Sharad LeMaster ran away from his own cult, and tried to hide from his followers by taking a desk job in a motel in the middle of nowhere, but when a certain lazy ghost from his past reappears, Sharad is lured into a haunted house and becomes the proud possession of the witch Eugenia, and gets caught between rival black market magic potion dealers in their fight over a girl who just happens to possess the most perfect skull ever destined to become a shrunken head.
Excerpt:
Roland was never without his radio. Switching back and forth between salsa and contemporary rock, Roland's little radio went everywhere he went. You always knew when he was around. Even now, in the middle of the night, as he set about his work cleaning up the motel kitchen, the radio sat like a flightless canary on a nearby shelf, twittering above the faucet, the songs pouring through and around him like the water he used to wash dishes. Every so often he'd pause to change the station, from the one to the other, and a few minutes later, back again.
Josefa was a fan of silence at night. She would have preferred no music at all. The old woman came and went throughout the evening, always busy with a chore, never stopping to rest. In any ways, the motel was her own.
Although she only worked there, she knew everything about it. The little buildings were like her children; untidy, wild and in need of constant maintenance. Hadn't she seen a lot in her time? It was Roland who wanted to know, who kept asking her to stop and stay awhile and tell him stories. It was Roland who flashed her that smile, that friendly face, wily in the ways of the world, that tempted her to slow her chugging train.
'Oh, I could tell you', she'd reply, leaning for a moment on her mop, but always, 'later. The work is never done'.

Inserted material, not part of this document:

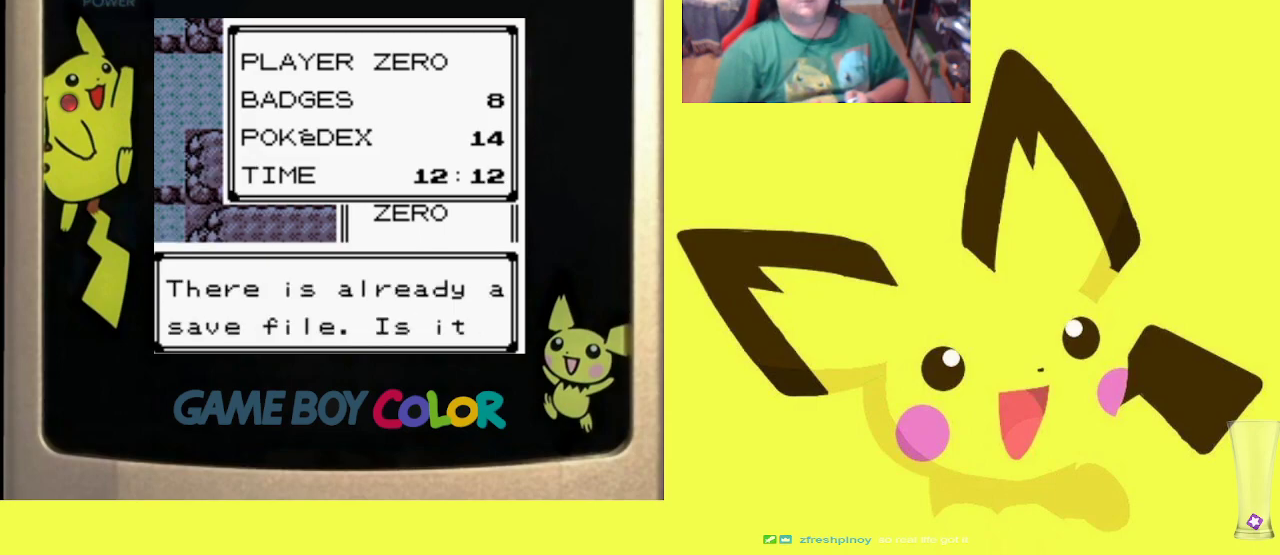
{"buttons": ["CIRCLE"], "events": [[100, "CIRCLE", "up"], [233, "CIRCLE", "down"], [317, "CIRCLE", "up"], [417, "CIRCLE", "down"]]}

'Of course' said Roland, 'the work comes first, and then?', he suggested. 'We could talk?'.
'So', she began. 'Where to start?'
'Anywhere', he replied, while gathering cups and saucers and a bit of dessert he'd saved from dinner, a German chocolate cake, enough for two.
'Anywhere is nowhere', she countered, and Roland smiled. She would need some prodding.
'Then tell me about David Morales', he said, and Josefa looked up, surprised. How could this man know about that already? she wondered. The queen of gossip was not used to being scooped, but a shrug and a crooked smile from Roland put her back at ease, and it was an old story anyway. Anybody might have told him.
'Do you believe in ghosts?' Josefa wanted to know, and Roland nodded and grinned.